5
Yorum
6
Beğeni
0,0
Puan
580
Okunma


1. Bağlanmak ve Tutunmak
İnsanı hayata bağlayan şeyler nedir? Neden üzülür ve neden seviniriz? Basit bir canlı olmadığımız halde, basit şeyler bizi ağlatıp, güldürebiliyor. Bunların sebebi nedir?
Bizi hayata bağlayan şey bilinmezliktir. Hayatımızın bir sonu vardır ancak ötesini bilemememiz bizi hayata bağlamaktadır. Çünkü hayat tatlıdır, dünya acı olsa bile. Bir dakika boyunca nefesimizi tuttuğunuzda hayatın ne kadar tatlı bir şey olduğunu fark ederiz. Bir gün öleceğimizi bildiğimiz için, hayatı o güne dek yaşamak kodlarımıza yazılmıştır. Şimdi diyeceksiniz intihar neyin nesi o zaman? Bunu da şöyle açıklayabilirim. İntihar düşüncesi bir anda belleğimize giren bir şok dalgasıdır. Beynimize girdiğinde ruhsal açıdan çökmüş isek çıkış olarak görürüz. Planlayarak bir intihar olabileceğini düşünmüyorum. Mesela ben 1 yıl sonra intihar edeceğim diyerek o gün intihar edemez kimse.

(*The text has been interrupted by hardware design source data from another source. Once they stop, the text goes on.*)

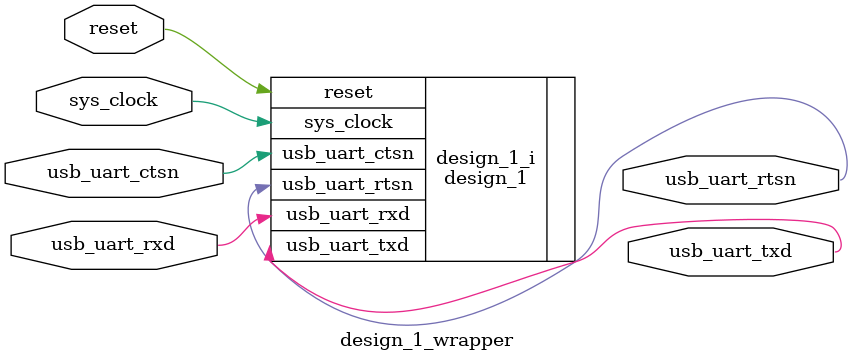
<source format=v>
`timescale 1 ps / 1 ps

module design_1_wrapper
   (reset,
    sys_clock,
    usb_uart_ctsn,
    usb_uart_rtsn,
    usb_uart_rxd,
    usb_uart_txd);
  input reset;
  input sys_clock;
  input usb_uart_ctsn;
  output usb_uart_rtsn;
  input usb_uart_rxd;
  output usb_uart_txd;

  wire reset;
  wire sys_clock;
  wire usb_uart_ctsn;
  wire usb_uart_rtsn;
  wire usb_uart_rxd;
  wire usb_uart_txd;

  design_1 design_1_i
       (.reset(reset),
        .sys_clock(sys_clock),
        .usb_uart_ctsn(usb_uart_ctsn),
        .usb_uart_rtsn(usb_uart_rtsn),
        .usb_uart_rxd(usb_uart_rxd),
        .usb_uart_txd(usb_uart_txd));
endmodule

</source>
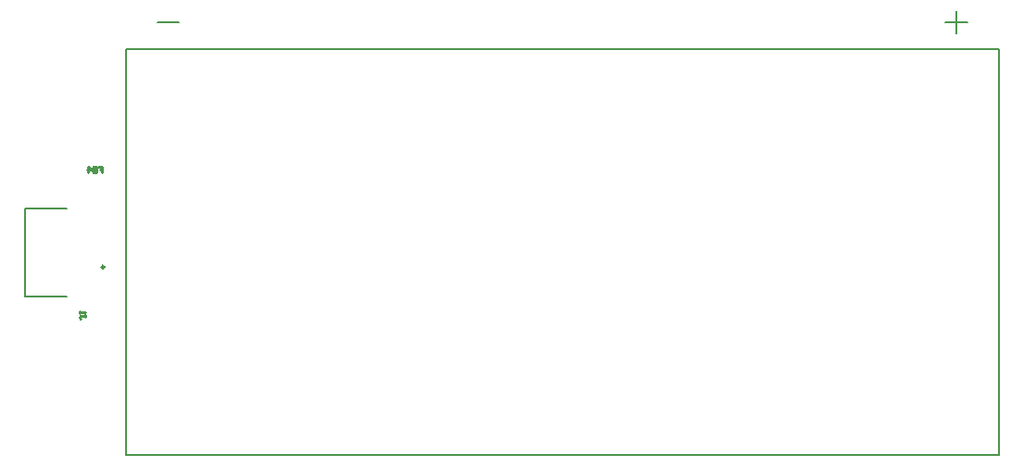
<source format=gbr>
%TF.GenerationSoftware,Altium Limited,Altium Designer,19.1.9 (167)*%
G04 Layer_Color=32896*
%FSLAX26Y26*%
%MOIN*%
%TF.FileFunction,Legend,Bot*%
%TF.Part,Single*%
G01*
G75*
%TA.AperFunction,NonConductor*%
%ADD73C,0.009842*%
%ADD74C,0.005000*%
%ADD75C,0.007874*%
%ADD76C,0.010000*%
D73*
X289520Y1232819D02*
G03*
X289520Y1232819I-4921J0D01*
G01*
D74*
X3506882Y556079D02*
Y2015921D01*
X367118Y556079D02*
X3506882D01*
X367118D02*
Y2015921D01*
X3506882D01*
X480307Y2112772D02*
X559047D01*
X3354323Y2073402D02*
Y2112772D01*
Y2152142D01*
Y2112772D02*
X3393693D01*
X3314953D02*
X3354323D01*
D75*
X6252Y1125732D02*
X154677D01*
X6252D02*
X90221D01*
X6252D02*
Y1442268D01*
X154677D01*
D76*
X267671Y1591994D02*
X281000D01*
Y1581997D01*
X274336D01*
X281000D01*
Y1572000D01*
X261007Y1591994D02*
Y1572000D01*
X251010D01*
X247678Y1575332D01*
Y1578665D01*
X251010Y1581997D01*
X261007D01*
X251010D01*
X247678Y1585329D01*
Y1588661D01*
X251010Y1591994D01*
X261007D01*
X231016Y1572000D02*
Y1591994D01*
X241013Y1581997D01*
X227684D01*
X221324Y1060223D02*
Y1053558D01*
Y1056890D01*
X204663D01*
X201331Y1053558D01*
Y1050226D01*
X204663Y1046894D01*
X201331Y1066887D02*
Y1073552D01*
Y1070219D01*
X221324D01*
X217992Y1066887D01*
%TF.MD5,cac1ef104d0fd0bc13c2a359a6d183fe*%
M02*

</source>
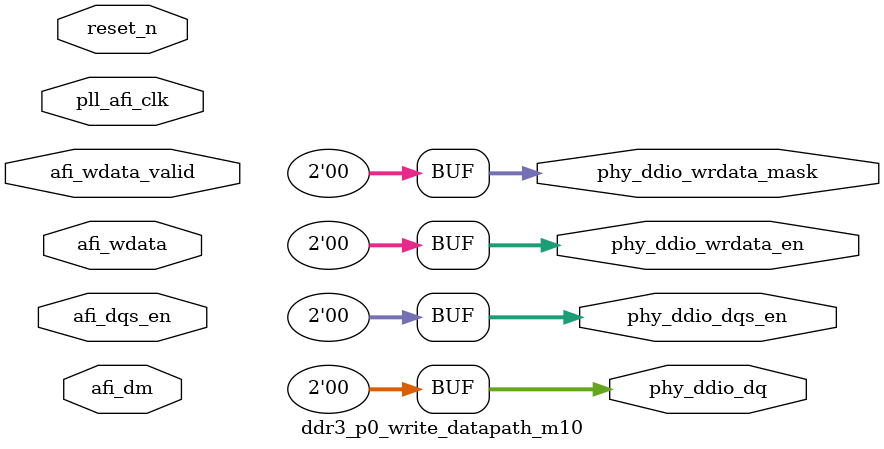
<source format=v>
module ddr3_p0_write_datapath_m10(	// file.cleaned.mlir:2:3
  input        pll_afi_clk,	// file.cleaned.mlir:2:44
               reset_n,	// file.cleaned.mlir:2:66
  input  [1:0] afi_dqs_en,	// file.cleaned.mlir:2:84
               afi_wdata,	// file.cleaned.mlir:2:105
               afi_wdata_valid,	// file.cleaned.mlir:2:125
               afi_dm,	// file.cleaned.mlir:2:151
  output [1:0] phy_ddio_dq,	// file.cleaned.mlir:2:169
               phy_ddio_dqs_en,	// file.cleaned.mlir:2:191
               phy_ddio_wrdata_en,	// file.cleaned.mlir:2:217
               phy_ddio_wrdata_mask	// file.cleaned.mlir:2:246
);

  assign phy_ddio_dq = 2'h0;	// file.cleaned.mlir:3:14, :4:5
  assign phy_ddio_dqs_en = 2'h0;	// file.cleaned.mlir:3:14, :4:5
  assign phy_ddio_wrdata_en = 2'h0;	// file.cleaned.mlir:3:14, :4:5
  assign phy_ddio_wrdata_mask = 2'h0;	// file.cleaned.mlir:3:14, :4:5
endmodule


</source>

Dediğim gibi bir anda gelir düşünce ve sana hakim olur. Belki o an bir mektup bırakabilirsin iki satır, sonra da denersin intiharı. Hayata ruhlarımız bağlıdır yoksa. Bazen ip çözülür yeniden bağlamak istersin bağlanmaz. İşte onun sonucu intihardır. Ama genellikle yeniden bağlayabilir çözülen ipi insan. Çok kolay da vazgeçmez hayatından.
Tutunmak başlangıçta kolaydır, ama zaman geçtikçe yorulursun. Bırakmak istersin ve ne olacaksa olsun dersin. Tutunmaktan vazgeçiren genellikle hedefsizliktir. Bir hedef belirlenmelidir her zaman, gerçekleştiremesen de denemelisin. Hayatının sonuna kadar sıkı sıkıya sarılmalısın, yaşamaktan çok hayatta kalmalısın. Çünkü herkes yaşayamaz bilindiği üzere, kaliteli yaşayamaz, her zevki tadamaz. Ancak hayatta kalmak bir inattır. Bir gün bir şeylerin değişebileceğine inanmaktır. Bugün olmasa da yarın öbür gün. Ben hayatta kalırsam o vakte dek, ben de yaşayabilirim düşüncesine sahip olmalıdır insan. Çünkü değişimin önünde kimse duramaz. Her şey değişir, değişmek istemese bile. Yıllar ilerledikçe, çağlar geçtikçe aynı yerde kalmaz kimse. Bu mutlak bir gerçektir.
2. Sonsuz
Sonsuza bir bilet kesilmiş hepimiz için. Bundan önce neredeydik bilmiyoruz belki, ama şu an dünyadayız. Yavaş yavaş ilerlediğimizi sanıyoruz. Ancak çok hızlı seyrediyoruz. 10 yıl önce olan bir olayı dün gibi hatırlamamızın başka bir açıklaması olabilir mi? Kimileri yeni başlarken bu yolculuğa, kimileri yolun yarısını aşmış, kimileri son kilometrelerinde. Tabi sadece dünya için bir son. Yeni bir harita açılacaktır belki de sonra. Bilmiyoruz.
Sonsuzluk nasıl bir his? Biz insanlar sonsuzluğu anlayabilir miyiz? Neden bu kadar emin konuştuğuma gelirsem. Sadece dünya için mi yaratıldık diye düşünüyorum çünkü. Bu bana saçma geliyor. Dünya için yaratıldıysak, bunca bebek, çocuk neden öldü hiç yaşayamadan? Doğar doğmaz ya da doğmadan. Onlar bizi diğer istasyonda bekliyor olabilir. Ben en azından buna inanıyorum.
Birlikte yaşayıp yalnız öleceğiz. Yalnız yaşayıp, yalnız ölenler de mümkün. Keşke kimse yalnızlığa mahkum edilmese. Basit yaratıklar olmasak bile, basit davranışlar yüzünden bazılarını dışlıyoruz işte. Bu kadar kolay, ama bu kadar da zor. Her koyun kendi bacağından asılıyormuş ve kuralların en asılı buymuş. Sonsuza doğru ve ekspres bir biçimde gidiyoruz. Bakalım ne olacak?